- _DIRECTIONS FOR THIS TASK_
Put the lines below into a Markdown table with the columns No. and Line, giving each row a number. Skip blank lines and leave the pictures out.

- _DATA LISTING_
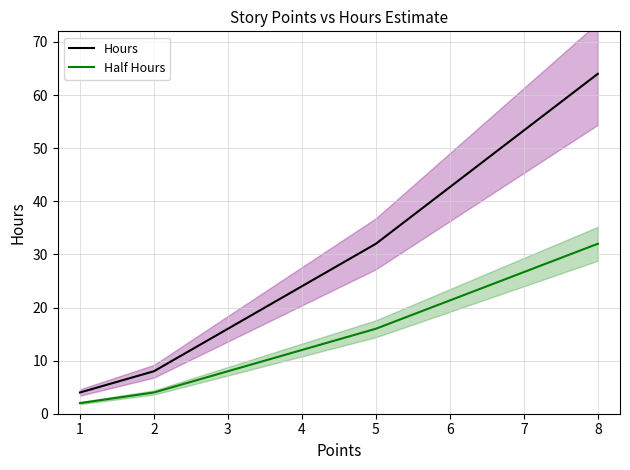

True or false: Half Hours has a value of 8 at 3.

True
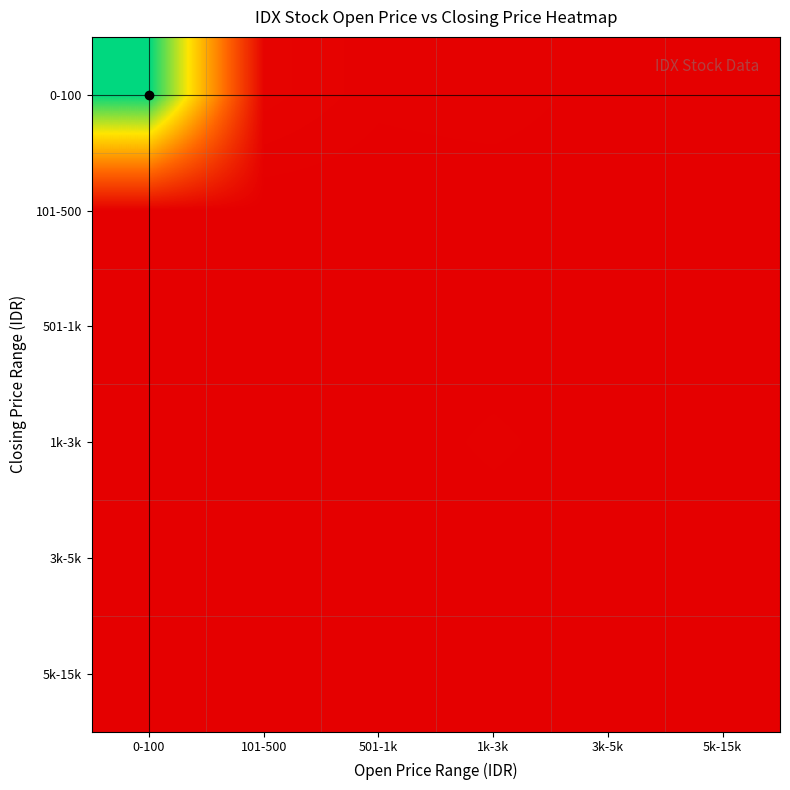

Reading left to right, transcribe all the data shown in this chart.

0-100: 0-100=580	101-500=8	501-1k=3	1k-3k=4	3k-5k=1	5k-15k=1
101-500: 0-100=0	101-500=0	501-1k=0	1k-3k=0	3k-5k=0	5k-15k=0
501-1k: 0-100=0	101-500=0	501-1k=1	1k-3k=0	3k-5k=0	5k-15k=0
1k-3k: 0-100=0	101-500=0	501-1k=0	1k-3k=3	3k-5k=0	5k-15k=0
3k-5k: 0-100=0	101-500=0	501-1k=0	1k-3k=0	3k-5k=0	5k-15k=0
5k-15k: 0-100=0	101-500=0	501-1k=0	1k-3k=0	3k-5k=0	5k-15k=1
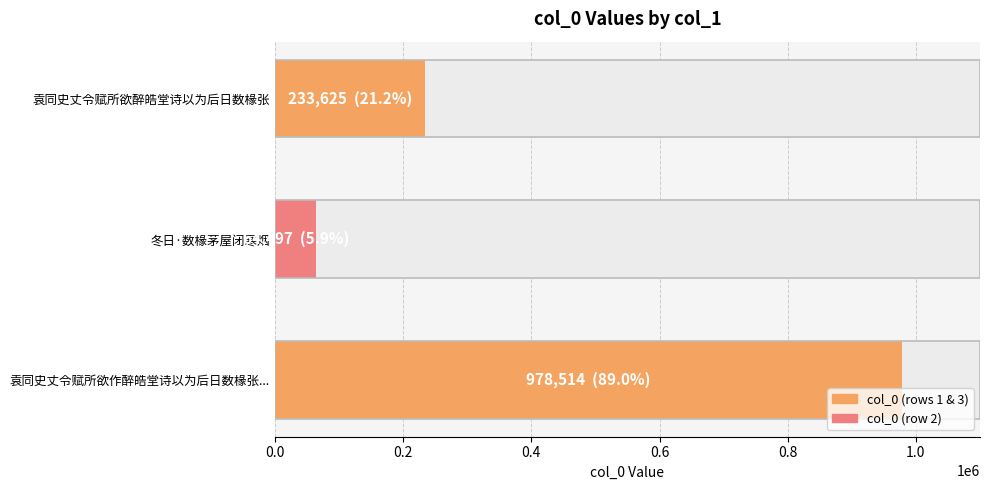

Count the number of categories in the chart.

3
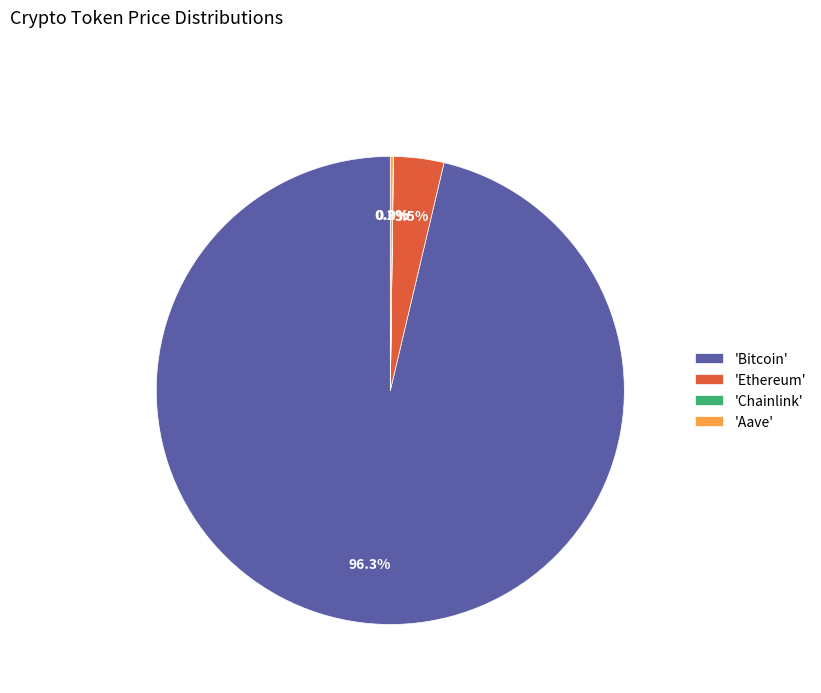

Do 'Bitcoin' and 'Ethereum' together represent more than half of the pie?

Yes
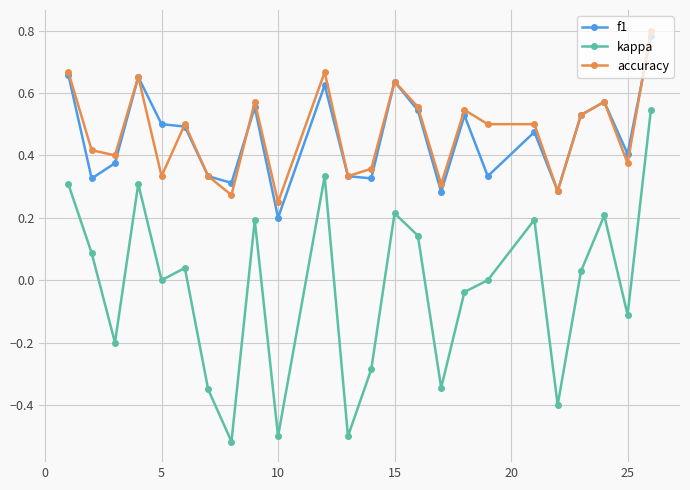

Which series has the widest spread of values?

kappa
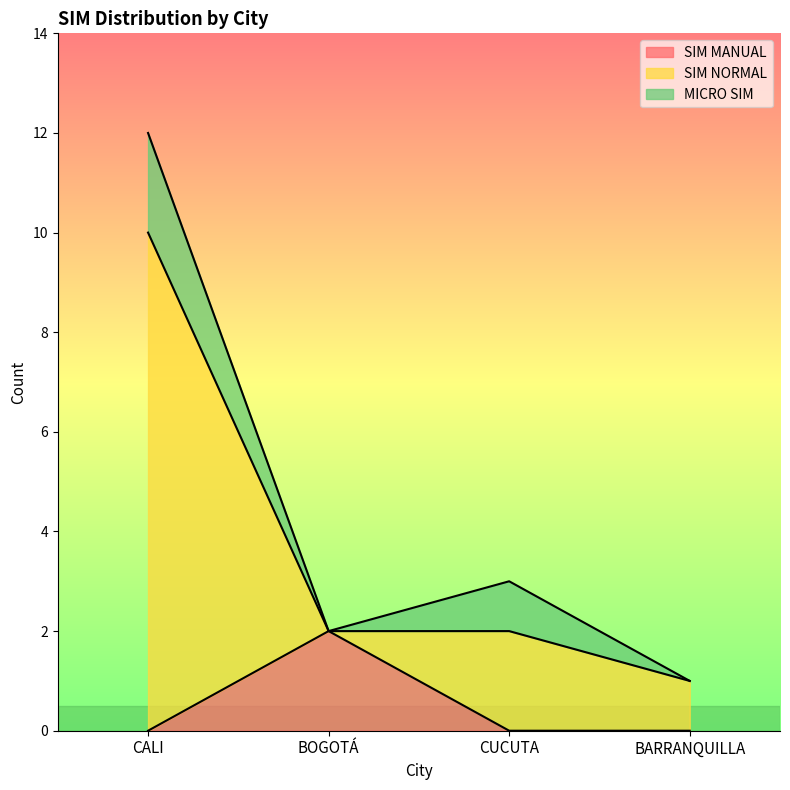

Which series has the largest total across all categories?

SIM NORMAL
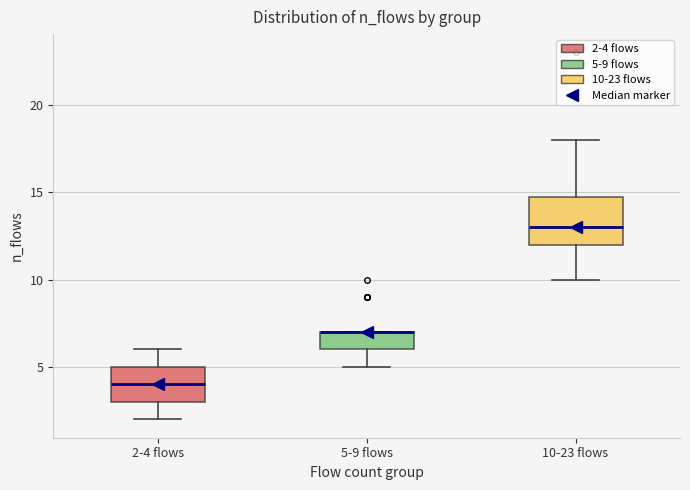

Which box is the tallest, from its lower edge to its upper edge?

10-23 flows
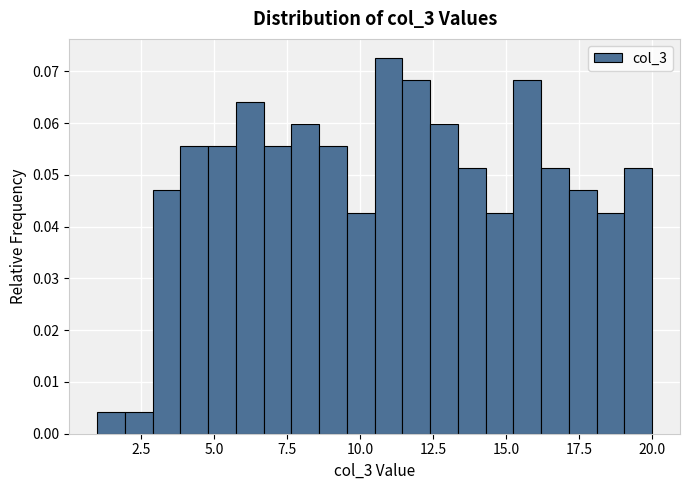

Around what value on the x-axis is the tallest bar? Give the approximate position of its centre, as read against the axis.

11.0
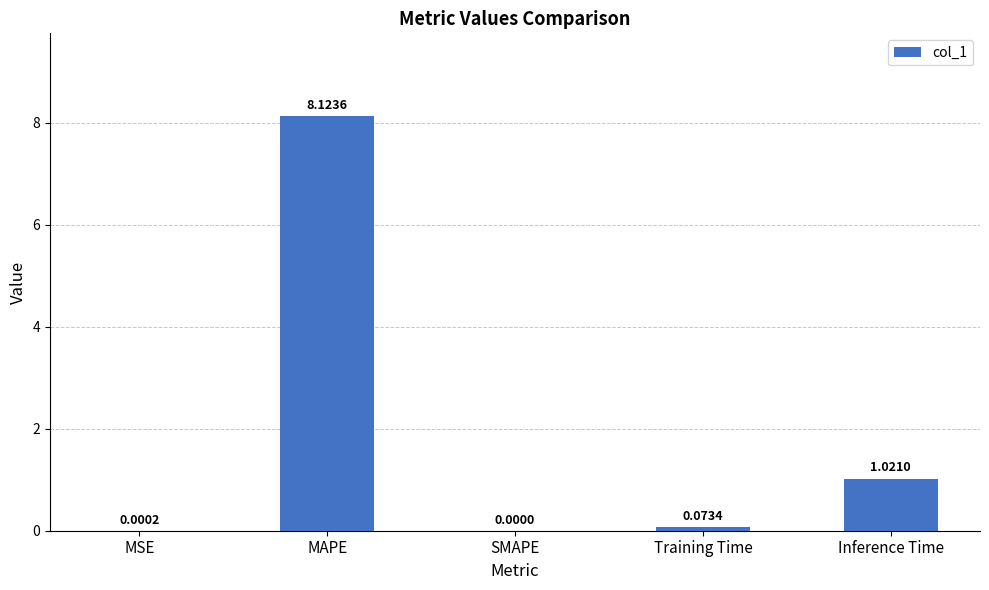

Which label corresponds to the largest value in the chart?

MAPE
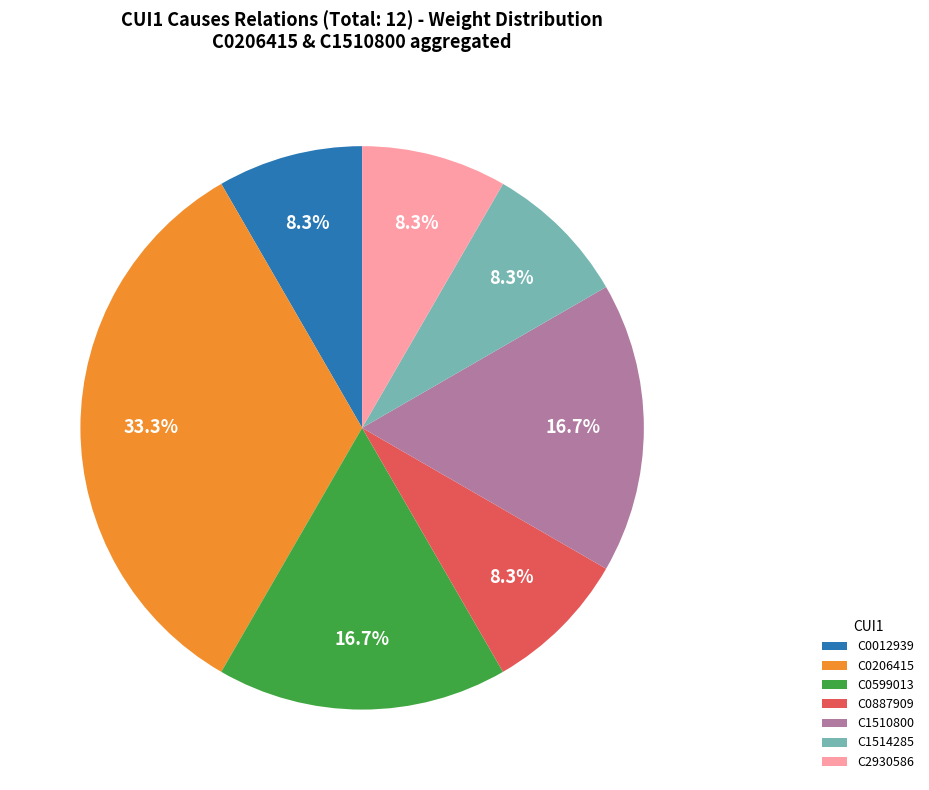

To the nearest percent, what is the average slice percentage?

14%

- _EXERCISE RESPONSE_
| No. | Line |
|---|---|
| 1 | True or false: Half Hours has a value of 8 at 3. |
| 2 | True |
| 3 | Reading left to right, transcribe all the data shown in this chart. |
| 4 | 0-100: 0-100=580	101-500=8	501-1k=3	1k-3k=4	3k-5k=1	5k-15k=1 |
| 5 | 101-500: 0-100=0	101-500=0	501-1k=0	1k-3k=0	3k-5k=0	5k-15k=0 |
| 6 | 501-1k: 0-100=0	101-500=0	501-1k=1	1k-3k=0	3k-5k=0	5k-15k=0 |
| 7 | 1k-3k: 0-100=0	101-500=0	501-1k=0	1k-3k=3	3k-5k=0	5k-15k=0 |
| 8 | 3k-5k: 0-100=0	101-500=0	501-1k=0	1k-3k=0	3k-5k=0	5k-15k=0 |
| 9 | 5k-15k: 0-100=0	101-500=0	501-1k=0	1k-3k=0	3k-5k=0	5k-15k=1 |
| 10 | Count the number of categories in the chart. |
| 11 | 3 |
| 12 | Do 'Bitcoin' and 'Ethereum' together represent more than half of the pie? |
| 13 | Yes |
| 14 | Which series has the widest spread of values? |
| 15 | kappa |
| 16 | Which series has the largest total across all categories? |
| 17 | SIM NORMAL |
| 18 | Which box is the tallest, from its lower edge to its upper edge? |
| 19 | 10-23 flows |
| 20 | Around what value on the x-axis is the tallest bar? Give the approximate position of its centre, as read against the axis. |
| 21 | 11.0 |
| 22 | Which label corresponds to the largest value in the chart? |
| 23 | MAPE |
| 24 | To the nearest percent, what is the average slice percentage? |
| 25 | 14% |